自覚なく更年期に苦しむ夫婦も多い
更年期には、性ホルモンのバランスが崩れて体調を崩しやすくなります。我慢できないほどの症状であれば医療機関へ行かざるをえませんが、仕事や家事、育児などに追われていると、なるべく受診は控えたいと思う人は多いようです。厚労省の2022年「更年期障害調査」では、40代の女性は約82%、50代女性は約79%が、更年期症状を自覚しても「受診してない」と回答していました。
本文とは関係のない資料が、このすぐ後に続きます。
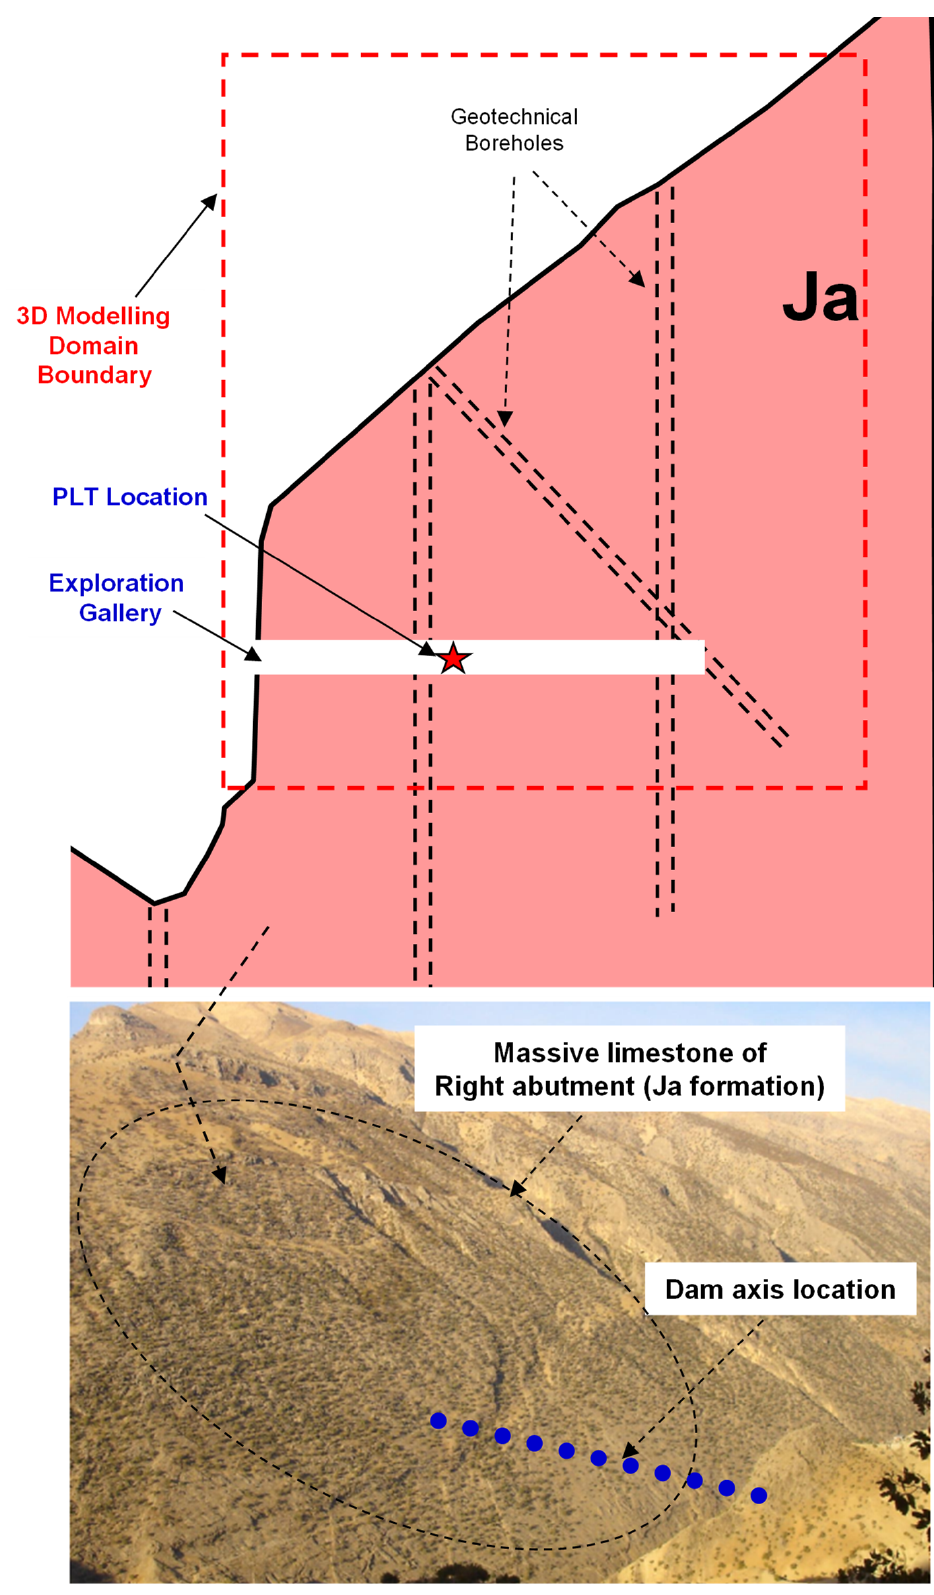
Figure 3. Magnified views of the right abutment, conducted PLT location, and modelling domain boundary.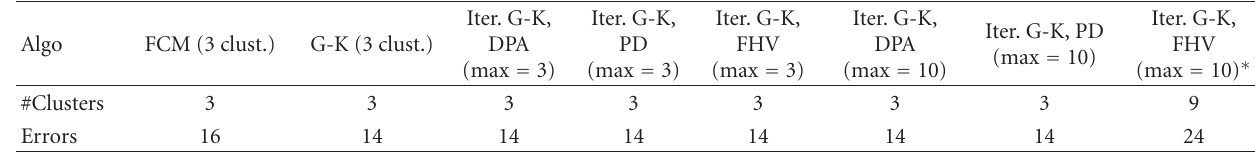
Table 2: Number of resultant Iris clusters and classification errors from each of the three algorithms using two di ff erent maxima for the iterative algorithm. ∗ Number of errors from clustering of 9 resultant subclusters using FHV, max = 3.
男性はさらに割合が高く40~50代の86%以上が受診していません。
「女性は更年期障害の知識があり、症状を自覚しやすいのですが、男性はそもそもご自身が更年期に陥るといったことを想定していない方が多い。ご夫婦で更年期症状に苦しんでいる方も、少なくありません」
こう話すのは、千葉大学墨田漢方研究所(東京都墨田区)の薬剤師、中尾文香さん。更年期障害のイライラやうつ、倦怠感などの未病に対して患者の体調や症状に合わせ、生薬を0.1グラム単位で調整する技術を駆使し、多くの患者を救っています。
「東洋医学は、未病のような症状に対する治療を得意としています。男女問わず、最近、体調がすぐれないと感じるときには、東洋医学がひとつの選択肢になることを多くの方々に知っていただきたいと思います」
更年期の体調不良は、自律神経の乱れやメンタル不調にもかかわり多様です。人にもよりますが、次のようなケースが起こりえます。
互いにイライラで寄り添えず…
妻が更年期でよく眠れなくなり、朝起きてもだるくてしんどい状態だとしましょう。夫もよく眠れず、やはり、つらい状態をひそかに抱えているとします。互いに「体調不良だね」と寄り添えればよいのですが、イライラが互いに増して、朝から大ゲンカに発展。体調不良がさらに悪化することもありえるのです。
「男性は更年期と気づかずに仕事のストレスや年のせいで、体調がすぐれないと考えがちです。もちろん、そのようなケースもありますが、更年期症状が起こっている人もいます。医療機関の敷居が高いと感じる方もいますが、当研究所は漢方薬に加えて鍼灸による治療も、鍼灸師が行っています。東洋医学によって元気が持続しやすいといえます」
医療機関に対する敷居の高さを払拭するため、千葉大学墨田漢方研究所は、工学部と連携してさまざまな工夫をしています。服薬指導のスペースは、カフェテリアのような待合室の空間から続いていて、遮音カーテンや防音対策による個人情報対策を実施。患者がさまざまな悩みを相談しやすい環境で、薬のみならず個人に合わせた治療をサポートする役割も、中尾さんは担っています。「1人で苦しまないようにしてほしいです」と中尾さんは言います。
夫婦で体調不良に陥り、イライラ感が増すような事態になったら、我慢せずに医療機関を受診することがなによりでしょう。そして、怒りだけでなく、気分の落ち込みや悲しみなどの気分変調、不眠、倦怠感など、未病のときに東洋医学は症状改善の一助になることも覚えておきましょう。